Vampire Zero (Laura Caxton, #3)(19)



“Frederick Douglass was one of us, too. Later on President Kennedy had us on the front lines of the civil rights movement and desegregation. We’re the white hats,” he said, his eyes twinkling. She stared at the pin in his hand but said nothing. What the hell was this about? she wondered. When she didn’t take the pin immediately, he closed his hand around it but didn’t put it away. “You’ve asked why I came down here. You probably wondered what I was doing at your SSU briefing. I was sent by the director of the Service. He’s very concerned about your investigation and he wants us to help you any way we can. Maybe I should start by giving you some background information, tell you our side of this. Where I come in. At our headquarters in Arlington, Virginia, on 21 November, I was asked to gather all of Jameson Arkeley’s old files from our archives. I was supposed to make photocopies of everything we had and send the originals on to you. The online catalog showed there wasn’t much—a few notebooks, a couple of case jackets and his personal dossier. None of it was digital, which meant I had to go down to the stacks in person and find the paper documents by hand. When I attempted to do so I made an unnerving discovery. Every single folder I was looking for was missing.”

He studied her face, but she refused to give anything away. She wouldn’t even shrug, not until she’d heard more.

“My next step, of course, was to find the Service’s librarian and check the circulation records. The files I wanted had all been checked out at the same time and then never returned. They’d been signed for. I bet you can guess whose signature was on the sheet. Jameson Arkeley’s.”

Caxton let herself blink, maybe too rapidly.
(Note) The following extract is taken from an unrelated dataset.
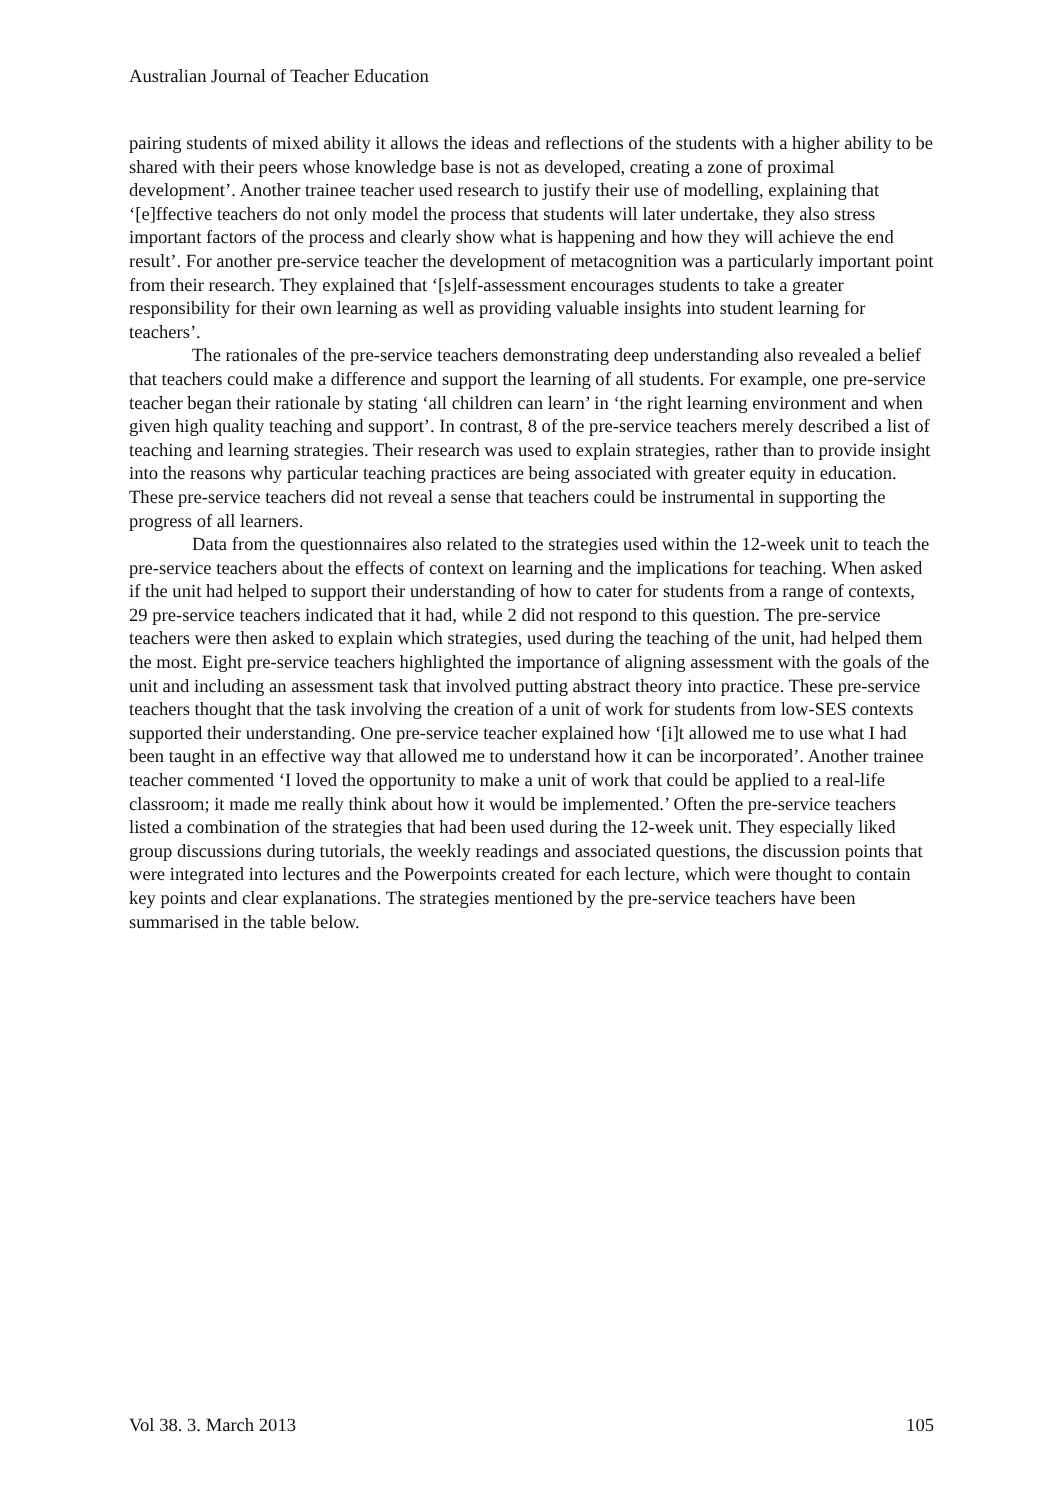Australian Journal of Teacher Education
pairing students of mixed ability it allows the ideas and reflections of the students with a higher ability to be shared with their peers whose knowledge base is not as developed, creating a zone of proximal development’. Another trainee teacher used research to justify their use of modelling, explaining that ‘[e]ffective teachers do not only model the process that students will later undertake, they also stress important factors of the process and clearly show what is happening and how they will achieve the end result’. For another pre-service teacher the development of metacognition was a particularly important point from their research. They explained that ‘[s]elf-assessment encourages students to take a greater responsibility for their own learning as well as providing valuable insights into student learning for teachers’.
The rationales of the pre-service teachers demonstrating deep understanding also revealed a belief that teachers could make a difference and support the learning of all students. For example, one pre-service teacher began their rationale by stating ‘all children can learn’ in ‘the right learning environment and when given high quality teaching and support’. In contrast, 8 of the pre-service teachers merely described a list of teaching and learning strategies. Their research was used to explain strategies, rather than to provide insight into the reasons why particular teaching practices are being associated with greater equity in education. These pre-service teachers did not reveal a sense that teachers could be instrumental in supporting the progress of all learners.
Data from the questionnaires also related to the strategies used within the 12-week unit to teach the pre-service teachers about the effects of context on learning and the implications for teaching. When asked if the unit had helped to support their understanding of how to cater for students from a range of contexts, 29 pre-service teachers indicated that it had, while 2 did not respond to this question. The pre-service teachers were then asked to explain which strategies, used during the teaching of the unit, had helped them the most. Eight pre-service teachers highlighted the importance of aligning assessment with the goals of the unit and including an assessment task that involved putting abstract theory into practice. These pre-service teachers thought that the task involving the creation of a unit of work for students from low-SES contexts supported their understanding. One pre-service teacher explained how ‘[i]t allowed me to use what I had been taught in an effective way that allowed me to understand how it can be incorporated’. Another trainee teacher commented ‘I loved the opportunity to make a unit of work that could be applied to a real-life classroom; it made me really think about how it would be implemented.’ Often the pre-service teachers listed a combination of the strategies that had been used during the 12-week unit. They especially liked group discussions during tutorials, the weekly readings and associated questions, the discussion points that were integrated into lectures and the Powerpoints created for each lecture, which were thought to contain key points and clear explanations. The strategies mentioned by the pre-service teachers have been summarised in the table below.
Vol 38. 3. March 2013 105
“Sounds absurd, doesn’t it? This was all well after he became a vampire. More than a year after he retired from the Service. He would have needed a photo ID to check out those materials. He would have needed ID just to get into the building. I checked with the unit that issues those ID cards and they told me that they’re supposed to destroy the cards once a deputy leaves the Service, but that sometimes people don’t turn in the cards when they clean out their desks. Sometimes they want to keep them as souvenirs of their old jobs, and sometimes they just forget. The ID unit never bothers to check if a given card has been turned in and destroyed or not. Well, they will now, I am told. Somebody down there is probably going to get fired over this.”

“Videotapes,” Caxton said.

Fetlock watched her as if waiting for her to say more, but she figured he knew exactly what she meant.
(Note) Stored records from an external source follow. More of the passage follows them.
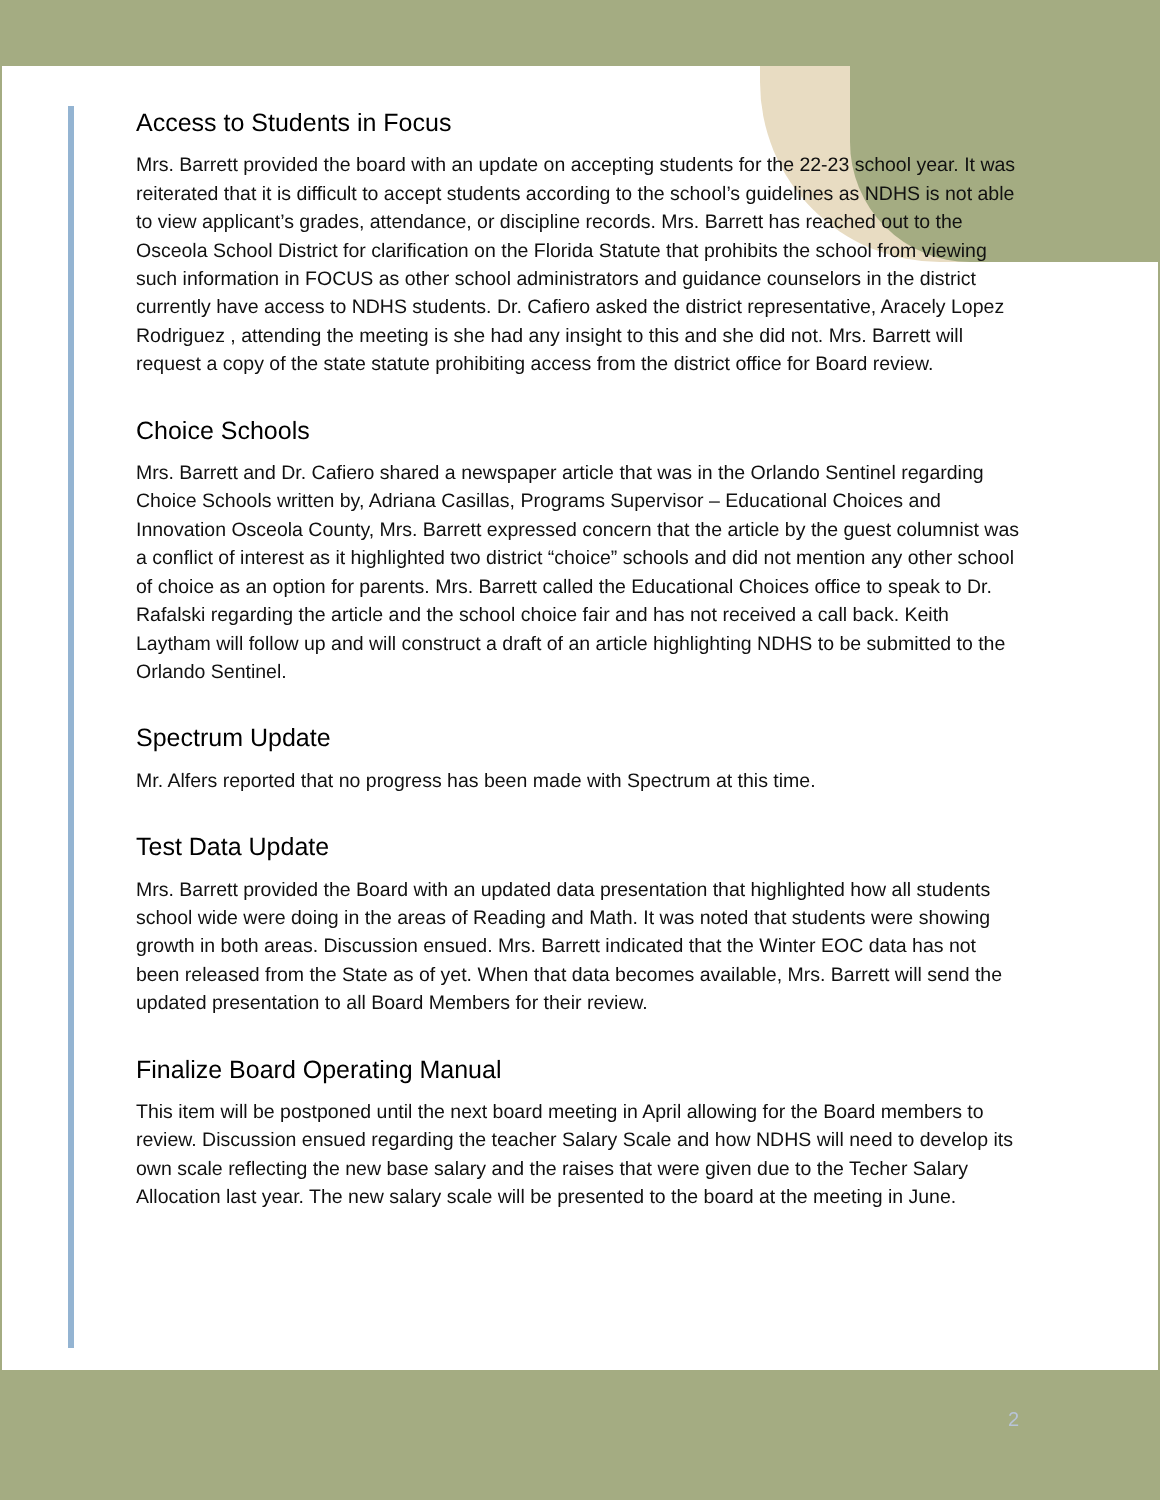Access to Students in Focus
Mrs. Barrett provided the board with an update on accepting students for the 22-23 school year. It was reiterated that it is difficult to accept students according to the school’s guidelines as NDHS is not able to view applicant’s grades, attendance, or discipline records. Mrs. Barrett has reached out to the Osceola School District for clarification on the Florida Statute that prohibits the school from viewing such information in FOCUS as other school administrators and guidance counselors in the district currently have access to NDHS students. Dr. Cafiero asked the district representative, Aracely Lopez Rodriguez , attending the meeting is she had any insight to this and she did not. Mrs. Barrett will request a copy of the state statute prohibiting access from the district office for Board review.
Choice Schools
Mrs. Barrett and Dr. Cafiero shared a newspaper article that was in the Orlando Sentinel regarding Choice Schools written by, Adriana Casillas, Programs Supervisor – Educational Choices and Innovation Osceola County, Mrs. Barrett expressed concern that the article by the guest columnist was a conflict of interest as it highlighted two district “choice” schools and did not mention any other school of choice as an option for parents. Mrs. Barrett called the Educational Choices office to speak to Dr. Rafalski regarding the article and the school choice fair and has not received a call back. Keith Laytham will follow up and will construct a draft of an article highlighting NDHS to be submitted to the Orlando Sentinel.
Spectrum Update
Mr. Alfers reported that no progress has been made with Spectrum at this time.
Test Data Update
Mrs. Barrett provided the Board with an updated data presentation that highlighted how all students school wide were doing in the areas of Reading and Math. It was noted that students were showing growth in both areas. Discussion ensued. Mrs. Barrett indicated that the Winter EOC data has not been released from the State as of yet. When that data becomes available, Mrs. Barrett will send the updated presentation to all Board Members for their review.
Finalize Board Operating Manual
This item will be postponed until the next board meeting in April allowing for the Board members to review. Discussion ensued regarding the teacher Salary Scale and how NDHS will need to develop its own scale reflecting the new base salary and the raises that were given due to the Techer Salary Allocation last year. The new salary scale will be presented to the board at the meeting in June.
2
“You mean, is the entrance to the archive under electronic surveillance? Of course. I watched the footage myself—it’s not actually on videotape, you understand. It’s all in compressed files on our servers. I watched the six hours before and after Arkeley supposedly signed out those files. If you’re wondering if I saw a tall albino with pointed ears and no facial hair, no. Nothing of the sort. He might have sent a half-?dead in his place, of course, but the librarian would probably have noticed someone coming in with no skin on his face.”

“A human associate, then.”


Fetlock nodded. “Has to be. That person’s identity remains unknown at this time. When I presented the director with the story I just told you, he made a decision very quickly. We couldn’t take that kind of security failure lightly. Maybe you’re thinking that the theft of a few library materials is no big deal, but it demonstrates something much more frightening. It shows that he knows all our tricks—and how to get around them. Jameson Arkeley conspired to trespass on Service property, in addition to any other crimes he might have committed. He is now considered a rogue deputy of the U.S. Marshals Service. That means he goes to the top of our Major Cases list—our version of the FBI’s most wanted, I suppose you could say.”
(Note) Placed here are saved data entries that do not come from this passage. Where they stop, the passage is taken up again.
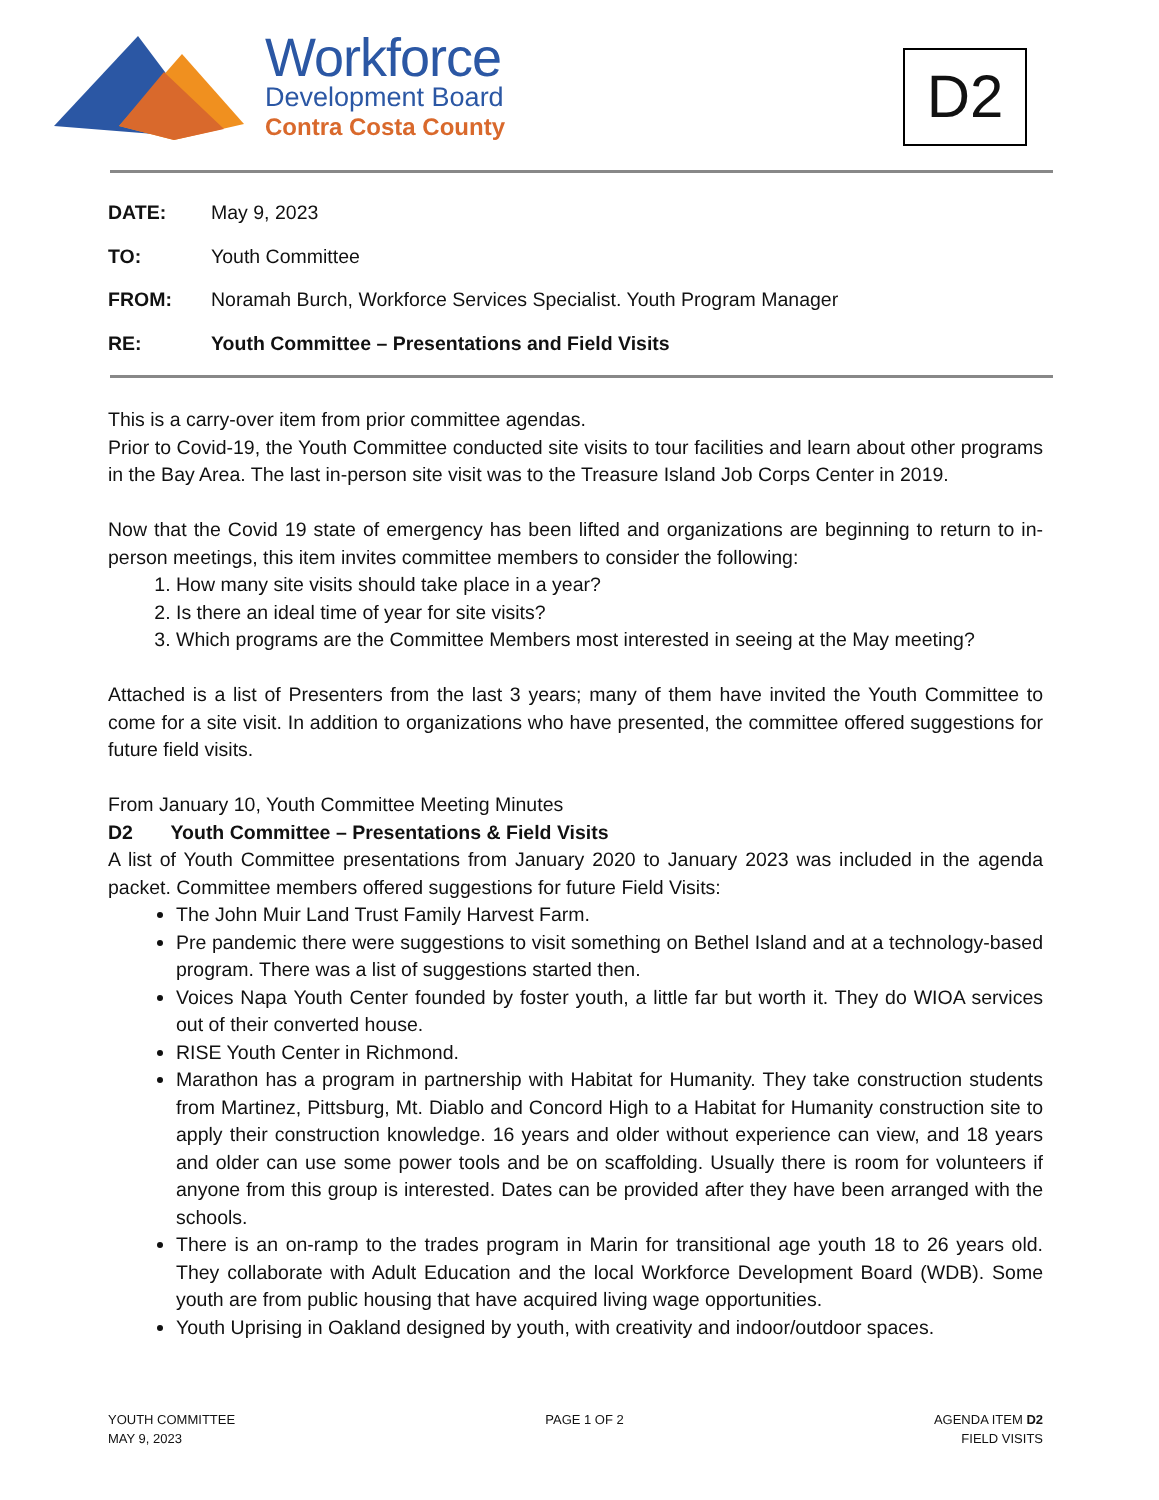Workforce
Development Board
Contra Costa County
D2
| DATE: | May 9, 2023 |
| TO: | Youth Committee |
| FROM: | Noramah Burch, Workforce Services Specialist. Youth Program Manager |
| RE: | Youth Committee – Presentations and Field Visits |
This is a carry-over item from prior committee agendas.
Prior to Covid-19, the Youth Committee conducted site visits to tour facilities and learn about other programs in the Bay Area. The last in-person site visit was to the Treasure Island Job Corps Center in 2019.
Now that the Covid 19 state of emergency has been lifted and organizations are beginning to return to in-person meetings, this item invites committee members to consider the following:
1. How many site visits should take place in a year?
2. Is there an ideal time of year for site visits?
3. Which programs are the Committee Members most interested in seeing at the May meeting?
Attached is a list of Presenters from the last 3 years; many of them have invited the Youth Committee to come for a site visit. In addition to organizations who have presented, the committee offered suggestions for future field visits.
From January 10, Youth Committee Meeting Minutes
D2 Youth Committee – Presentations & Field Visits
A list of Youth Committee presentations from January 2020 to January 2023 was included in the agenda packet. Committee members offered suggestions for future Field Visits:
The John Muir Land Trust Family Harvest Farm.
Pre pandemic there were suggestions to visit something on Bethel Island and at a technology-based program. There was a list of suggestions started then.
Voices Napa Youth Center founded by foster youth, a little far but worth it. They do WIOA services out of their converted house.
RISE Youth Center in Richmond.
Marathon has a program in partnership with Habitat for Humanity. They take construction students from Martinez, Pittsburg, Mt. Diablo and Concord High to a Habitat for Humanity construction site to apply their construction knowledge. 16 years and older without experience can view, and 18 years and older can use some power tools and be on scaffolding. Usually there is room for volunteers if anyone from this group is interested. Dates can be provided after they have been arranged with the schools.
There is an on-ramp to the trades program in Marin for transitional age youth 18 to 26 years old. They collaborate with Adult Education and the local Workforce Development Board (WDB). Some youth are from public housing that have acquired living wage opportunities.
Youth Uprising in Oakland designed by youth, with creativity and indoor/outdoor spaces.
YOUTH COMMITTEE
MAY 9, 2023
PAGE 1 OF 2 AGENDA ITEM D2
FIELD VISITS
She wondered why the Service really wanted Jameson so badly. Maybe Fetlock was just gunning for promotion and wanted to take credit for closing up some unfinished business. Maybe it was just bad PR. After all, an ex-?deputy turned mass murderer would look very bad for the Service. Or maybe the director was just truly concerned about public safety. Based on her experience with federal cops she kind of doubted that.

Fetlock raised his closed fist and rattled the pin around the way a gambler rattles his dice before he throws them. “While he still hadn’t hurt anybody we kept his name off the website and out of the media, but after what happened here last night I doubt that remains an option. We’re committed to catching him. We’re going to put every resource we have behind that. We want you to be one of those resources.”

She shook her head. “I already have a job.”

“And you would keep it,” he said. “This is strictly a temporary deputization. It’ll last just until you catch him. Then you’ll go right back to what you were doing before you started fighting vampires.”

She wasn’t even sure what that meant anymore, if she was honest. She’d been putting her life at stake for so long she’d never really considered what she would do if the vampires were driven to extinction. Maybe she would retire and work as a dog trainer. That would be nice. Not yet, though. For now, she was a cop.

“What’s in it for me?” she asked. She couldn’t see it. Did he expect her to just jump at the chance?

He leaned back and seemed to think about it before answering. “It would open a lot of doors for you. It would allow you to track a fugitive across state lines, for one thing. Right now if Jameson runs to West Virginia you can’t legally follow him.”